El topillo campesino (Microtus arvalis), que es la especie causante de las plagas de las última décadas tiene su hábitat en ambientes húmedos de colinas y prados de media montaña, es decir, en ambientes húmedos. Si se mantienen barreras de secarral entre estos medios y los cultivos de secano, los topillos se mantendrán alejados de éstos sencillamente porque no llegarán a descubrirlos.

No se podía imaginar que la extensión de los regadíos hasta el borde mismo de los montes húmedos fuera a traer como consecuencia la llamada a los topillos a conquistar este medio.
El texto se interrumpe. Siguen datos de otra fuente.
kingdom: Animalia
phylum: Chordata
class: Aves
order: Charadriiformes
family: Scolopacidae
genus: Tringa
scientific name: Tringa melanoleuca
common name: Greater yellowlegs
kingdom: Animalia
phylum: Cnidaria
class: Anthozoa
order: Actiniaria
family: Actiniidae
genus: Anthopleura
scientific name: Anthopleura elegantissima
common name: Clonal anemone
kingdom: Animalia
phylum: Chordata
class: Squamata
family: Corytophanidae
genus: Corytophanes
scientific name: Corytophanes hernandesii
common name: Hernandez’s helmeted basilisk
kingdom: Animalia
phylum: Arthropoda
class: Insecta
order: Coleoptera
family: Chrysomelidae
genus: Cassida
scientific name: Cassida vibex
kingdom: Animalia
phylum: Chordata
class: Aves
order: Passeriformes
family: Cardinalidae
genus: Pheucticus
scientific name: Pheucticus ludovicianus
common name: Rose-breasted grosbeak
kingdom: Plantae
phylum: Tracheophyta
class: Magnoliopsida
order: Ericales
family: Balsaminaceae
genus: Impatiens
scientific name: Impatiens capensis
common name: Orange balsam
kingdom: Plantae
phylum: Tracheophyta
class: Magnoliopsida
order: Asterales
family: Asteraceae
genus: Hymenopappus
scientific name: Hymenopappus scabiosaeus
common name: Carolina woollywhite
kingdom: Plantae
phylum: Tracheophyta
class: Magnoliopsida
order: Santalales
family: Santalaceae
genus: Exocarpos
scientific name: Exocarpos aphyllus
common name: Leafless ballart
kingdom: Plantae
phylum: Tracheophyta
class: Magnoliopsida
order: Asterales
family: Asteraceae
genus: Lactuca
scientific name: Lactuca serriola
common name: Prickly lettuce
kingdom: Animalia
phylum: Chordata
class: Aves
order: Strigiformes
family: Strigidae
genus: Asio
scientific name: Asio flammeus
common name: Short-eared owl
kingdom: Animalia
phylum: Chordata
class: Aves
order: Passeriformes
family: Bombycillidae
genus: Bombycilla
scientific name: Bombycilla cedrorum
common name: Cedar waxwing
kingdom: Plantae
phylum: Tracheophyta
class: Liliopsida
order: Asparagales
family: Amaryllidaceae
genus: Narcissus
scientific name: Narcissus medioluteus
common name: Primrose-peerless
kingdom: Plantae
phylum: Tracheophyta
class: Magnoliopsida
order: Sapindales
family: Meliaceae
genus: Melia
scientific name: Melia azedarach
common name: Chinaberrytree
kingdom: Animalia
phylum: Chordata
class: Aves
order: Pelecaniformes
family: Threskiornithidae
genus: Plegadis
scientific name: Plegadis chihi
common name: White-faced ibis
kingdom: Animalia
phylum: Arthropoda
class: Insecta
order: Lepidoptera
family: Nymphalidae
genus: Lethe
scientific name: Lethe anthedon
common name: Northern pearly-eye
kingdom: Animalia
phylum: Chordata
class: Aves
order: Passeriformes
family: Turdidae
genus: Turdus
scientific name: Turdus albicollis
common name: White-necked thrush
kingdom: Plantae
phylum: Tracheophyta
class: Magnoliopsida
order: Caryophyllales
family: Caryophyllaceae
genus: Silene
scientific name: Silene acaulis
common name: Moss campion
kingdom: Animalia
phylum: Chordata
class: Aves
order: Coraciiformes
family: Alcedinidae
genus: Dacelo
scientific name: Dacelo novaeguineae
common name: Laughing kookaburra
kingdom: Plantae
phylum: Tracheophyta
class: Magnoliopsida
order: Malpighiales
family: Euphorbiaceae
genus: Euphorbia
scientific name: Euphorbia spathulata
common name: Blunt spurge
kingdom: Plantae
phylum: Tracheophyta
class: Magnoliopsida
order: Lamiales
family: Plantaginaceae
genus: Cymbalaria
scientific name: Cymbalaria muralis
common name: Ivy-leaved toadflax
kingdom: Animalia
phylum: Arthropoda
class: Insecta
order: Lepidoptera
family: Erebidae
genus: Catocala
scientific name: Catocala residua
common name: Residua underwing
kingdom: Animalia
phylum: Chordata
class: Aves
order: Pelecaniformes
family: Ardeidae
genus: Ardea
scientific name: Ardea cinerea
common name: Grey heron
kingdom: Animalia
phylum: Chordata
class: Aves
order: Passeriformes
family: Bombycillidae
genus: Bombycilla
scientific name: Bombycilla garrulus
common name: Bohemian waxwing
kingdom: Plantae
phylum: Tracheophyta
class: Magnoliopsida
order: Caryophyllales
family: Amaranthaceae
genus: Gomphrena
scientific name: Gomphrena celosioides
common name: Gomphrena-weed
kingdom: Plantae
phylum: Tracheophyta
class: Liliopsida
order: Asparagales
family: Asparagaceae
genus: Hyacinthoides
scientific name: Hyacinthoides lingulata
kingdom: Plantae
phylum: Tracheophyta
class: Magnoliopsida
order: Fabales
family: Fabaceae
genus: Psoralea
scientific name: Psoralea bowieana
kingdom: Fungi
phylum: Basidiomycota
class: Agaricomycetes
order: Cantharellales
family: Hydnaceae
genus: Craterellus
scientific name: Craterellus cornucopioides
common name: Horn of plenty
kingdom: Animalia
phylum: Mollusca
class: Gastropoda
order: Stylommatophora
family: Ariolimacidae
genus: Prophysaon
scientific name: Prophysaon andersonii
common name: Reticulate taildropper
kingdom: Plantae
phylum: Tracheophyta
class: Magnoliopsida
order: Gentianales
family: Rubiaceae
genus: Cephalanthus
En estos linderos entre monte húmedo y cultivos de regadío es donde habría que profundizar en las defensas contra la plaga.

De manera que es necesario reivindicar la labor de los ecólogos, que no ecologistas, y de los naturalistas aficionados que se acercan al campo con las mejores intenciones y a veces con logros de verdadero valor. Englobar a todos los defensores de la naturaleza con una calificación despectiva no sólo es equivocado, también profundamente injusto.

Miguel del Pino Luengo es biólogo y catedrático de Ciencias Naturales.